Well, it seems that when Gilla Roos closed, they left a lot of actors hanging out to dry. Just from the couple of people who have contacted us, we can calculate over $25,000 in losses, and there has got to be a lot more. These actors cannot afford to get stiffed.
What is the recourse when an agency goes belly up and owes you money? Unfortunately, not much, unless you are smart and move quickly. Some suggestions:
1. Don’t go it alone. One person owed $4,000 has a lot less clout than 60 people owed $4,000 each. Team up, and you have the best chance of getting paid. This is what is known as a class action lawsuit. Start searching Google for others who may have had the same thing happen; or, if that doesn't yield results, make posts in forums and on blogs so you CAN find these people. Someone has already started collecting people for the Gilla Roos situation, and you can contact her at GillaRoosAction@gmail.com. If you are owed money, you must reach out to every other actor who is owed money and team up. You may not see all of your money, but there is a chance you may see some.
2. Find your contract with dates worked and any and all correspondences. Anything in print is going to be better then he said/she said, and that will never hold up in court.

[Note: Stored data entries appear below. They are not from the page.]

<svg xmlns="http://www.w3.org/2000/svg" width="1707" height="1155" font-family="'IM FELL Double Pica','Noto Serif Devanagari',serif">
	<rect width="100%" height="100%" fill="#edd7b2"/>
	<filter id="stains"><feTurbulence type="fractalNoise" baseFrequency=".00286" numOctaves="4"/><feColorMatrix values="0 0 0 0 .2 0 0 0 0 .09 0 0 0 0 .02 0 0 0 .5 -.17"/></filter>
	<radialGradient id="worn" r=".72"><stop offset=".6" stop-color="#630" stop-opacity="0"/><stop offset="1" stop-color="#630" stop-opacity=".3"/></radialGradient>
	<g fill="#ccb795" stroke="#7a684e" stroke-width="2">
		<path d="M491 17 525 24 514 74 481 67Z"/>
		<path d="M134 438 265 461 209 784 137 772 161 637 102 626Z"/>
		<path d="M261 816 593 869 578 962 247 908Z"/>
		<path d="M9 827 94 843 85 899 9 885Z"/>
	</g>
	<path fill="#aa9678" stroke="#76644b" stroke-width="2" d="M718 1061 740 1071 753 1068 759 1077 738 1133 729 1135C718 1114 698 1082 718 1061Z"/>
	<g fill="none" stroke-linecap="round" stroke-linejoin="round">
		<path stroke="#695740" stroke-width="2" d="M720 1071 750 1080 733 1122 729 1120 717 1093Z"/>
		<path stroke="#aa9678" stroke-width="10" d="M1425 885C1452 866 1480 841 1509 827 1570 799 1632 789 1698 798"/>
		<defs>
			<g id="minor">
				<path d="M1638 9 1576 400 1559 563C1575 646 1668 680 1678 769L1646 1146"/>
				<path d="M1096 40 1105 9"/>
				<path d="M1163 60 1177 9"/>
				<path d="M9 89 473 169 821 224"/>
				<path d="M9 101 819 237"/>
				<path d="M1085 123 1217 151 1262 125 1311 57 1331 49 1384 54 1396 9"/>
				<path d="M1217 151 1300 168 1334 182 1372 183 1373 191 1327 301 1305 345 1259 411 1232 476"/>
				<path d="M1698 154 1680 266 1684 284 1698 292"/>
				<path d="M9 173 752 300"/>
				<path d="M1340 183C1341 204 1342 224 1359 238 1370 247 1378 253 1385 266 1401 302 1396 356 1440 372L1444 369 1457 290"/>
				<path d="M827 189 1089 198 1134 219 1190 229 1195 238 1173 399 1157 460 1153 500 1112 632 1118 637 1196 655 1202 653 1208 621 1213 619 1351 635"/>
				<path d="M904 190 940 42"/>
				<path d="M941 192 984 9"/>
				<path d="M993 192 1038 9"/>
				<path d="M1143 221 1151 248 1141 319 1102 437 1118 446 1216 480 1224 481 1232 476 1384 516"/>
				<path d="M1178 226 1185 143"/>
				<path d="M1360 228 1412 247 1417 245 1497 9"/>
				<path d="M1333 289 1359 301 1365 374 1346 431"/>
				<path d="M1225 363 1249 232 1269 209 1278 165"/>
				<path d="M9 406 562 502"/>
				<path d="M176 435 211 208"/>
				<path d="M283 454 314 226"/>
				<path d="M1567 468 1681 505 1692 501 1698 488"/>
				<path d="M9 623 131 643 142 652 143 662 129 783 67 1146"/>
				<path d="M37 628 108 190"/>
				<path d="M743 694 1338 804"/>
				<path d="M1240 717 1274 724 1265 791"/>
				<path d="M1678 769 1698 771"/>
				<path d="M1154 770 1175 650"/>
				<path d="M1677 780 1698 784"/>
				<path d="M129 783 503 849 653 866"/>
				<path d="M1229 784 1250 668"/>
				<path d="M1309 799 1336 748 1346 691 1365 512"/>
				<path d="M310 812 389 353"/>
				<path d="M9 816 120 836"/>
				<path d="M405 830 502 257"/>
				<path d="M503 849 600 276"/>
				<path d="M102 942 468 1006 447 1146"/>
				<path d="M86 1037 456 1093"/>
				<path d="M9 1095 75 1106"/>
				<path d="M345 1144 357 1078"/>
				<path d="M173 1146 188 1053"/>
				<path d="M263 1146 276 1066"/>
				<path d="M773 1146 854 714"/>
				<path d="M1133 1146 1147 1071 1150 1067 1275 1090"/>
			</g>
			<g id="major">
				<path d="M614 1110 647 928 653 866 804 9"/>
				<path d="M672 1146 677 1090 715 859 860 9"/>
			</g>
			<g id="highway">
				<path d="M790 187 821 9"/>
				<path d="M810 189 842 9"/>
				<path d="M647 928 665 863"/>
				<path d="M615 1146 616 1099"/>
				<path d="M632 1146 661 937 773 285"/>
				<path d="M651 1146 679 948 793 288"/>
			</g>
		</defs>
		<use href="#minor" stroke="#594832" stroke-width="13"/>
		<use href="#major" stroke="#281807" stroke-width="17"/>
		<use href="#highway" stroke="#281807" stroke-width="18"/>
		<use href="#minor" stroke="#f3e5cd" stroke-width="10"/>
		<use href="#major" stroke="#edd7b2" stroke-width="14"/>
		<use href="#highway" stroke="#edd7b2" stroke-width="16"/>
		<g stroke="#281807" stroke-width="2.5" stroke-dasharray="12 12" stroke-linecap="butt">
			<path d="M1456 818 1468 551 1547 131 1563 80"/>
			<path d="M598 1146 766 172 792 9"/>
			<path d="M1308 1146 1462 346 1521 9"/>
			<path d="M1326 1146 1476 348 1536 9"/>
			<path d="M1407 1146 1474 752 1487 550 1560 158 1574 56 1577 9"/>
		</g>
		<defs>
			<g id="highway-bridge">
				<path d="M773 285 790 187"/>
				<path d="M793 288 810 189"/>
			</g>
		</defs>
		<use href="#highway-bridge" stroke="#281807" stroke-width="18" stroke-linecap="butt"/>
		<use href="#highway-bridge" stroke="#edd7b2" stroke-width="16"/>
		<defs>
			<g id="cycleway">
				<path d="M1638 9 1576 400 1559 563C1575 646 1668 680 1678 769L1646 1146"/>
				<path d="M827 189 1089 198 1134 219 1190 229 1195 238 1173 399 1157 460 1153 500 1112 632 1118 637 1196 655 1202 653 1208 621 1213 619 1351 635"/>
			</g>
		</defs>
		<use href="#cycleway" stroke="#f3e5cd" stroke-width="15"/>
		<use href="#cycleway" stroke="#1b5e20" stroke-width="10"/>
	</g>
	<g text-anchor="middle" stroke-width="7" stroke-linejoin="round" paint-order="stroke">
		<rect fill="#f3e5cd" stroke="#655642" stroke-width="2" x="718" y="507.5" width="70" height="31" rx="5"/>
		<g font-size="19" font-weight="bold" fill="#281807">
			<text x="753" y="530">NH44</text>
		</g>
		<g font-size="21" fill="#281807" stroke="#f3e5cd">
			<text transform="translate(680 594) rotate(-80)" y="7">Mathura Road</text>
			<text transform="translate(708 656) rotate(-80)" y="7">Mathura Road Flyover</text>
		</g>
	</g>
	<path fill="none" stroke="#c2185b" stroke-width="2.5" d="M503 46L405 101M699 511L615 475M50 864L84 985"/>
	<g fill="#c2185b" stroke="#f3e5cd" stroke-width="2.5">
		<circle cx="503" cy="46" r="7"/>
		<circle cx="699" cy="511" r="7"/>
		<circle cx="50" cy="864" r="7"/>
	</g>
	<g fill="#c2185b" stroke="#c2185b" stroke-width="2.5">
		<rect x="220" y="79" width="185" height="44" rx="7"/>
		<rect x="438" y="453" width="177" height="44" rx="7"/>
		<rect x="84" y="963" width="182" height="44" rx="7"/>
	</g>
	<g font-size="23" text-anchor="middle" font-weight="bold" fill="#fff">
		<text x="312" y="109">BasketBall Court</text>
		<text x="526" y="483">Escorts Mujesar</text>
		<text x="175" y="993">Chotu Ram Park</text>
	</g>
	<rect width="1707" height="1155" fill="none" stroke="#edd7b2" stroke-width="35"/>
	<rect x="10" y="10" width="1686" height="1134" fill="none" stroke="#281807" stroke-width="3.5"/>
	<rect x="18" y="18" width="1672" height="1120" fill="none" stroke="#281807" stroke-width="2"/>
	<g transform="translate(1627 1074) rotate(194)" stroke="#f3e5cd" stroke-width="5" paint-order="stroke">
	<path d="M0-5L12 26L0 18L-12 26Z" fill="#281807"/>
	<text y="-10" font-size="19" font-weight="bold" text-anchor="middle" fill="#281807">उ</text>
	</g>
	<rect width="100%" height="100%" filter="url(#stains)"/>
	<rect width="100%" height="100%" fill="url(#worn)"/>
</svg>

3. Don’t bug the agents. Usually they are owed money too when this happens. It is the owner of the company that is liable, and so they can be an ally. It won’t help to harass them.
4. If an agency owner knowingly took your money and bought a new car or enriched themselves in another way, it might be criminal depending on what state you are in (and ought to be, regardless). Talk to a lawyer and do a little research. There are state laws governing the operation of an agency and you should research if there are any laws that protect you in your state, and a threat to call the Better Business Bureau can yield results (read: landlords in NYC). Also, if the organization is a SAG franchise, you may be able to bring your grievance to SAG. If you feel money owed has been taken fraudulently, you should contact your state’s attorney general’s office (New York: www.oag.state.ny.us/contact.html California: www.ag.ca.gov/contact/index.php ) They may not take on the grievance, but if they do, look out!
All actors are affected when something like this happens, either directly or indirectly. Use this as an excuse to arm yourself with knowledge of the ins and outs of your industry. It’s your business, too.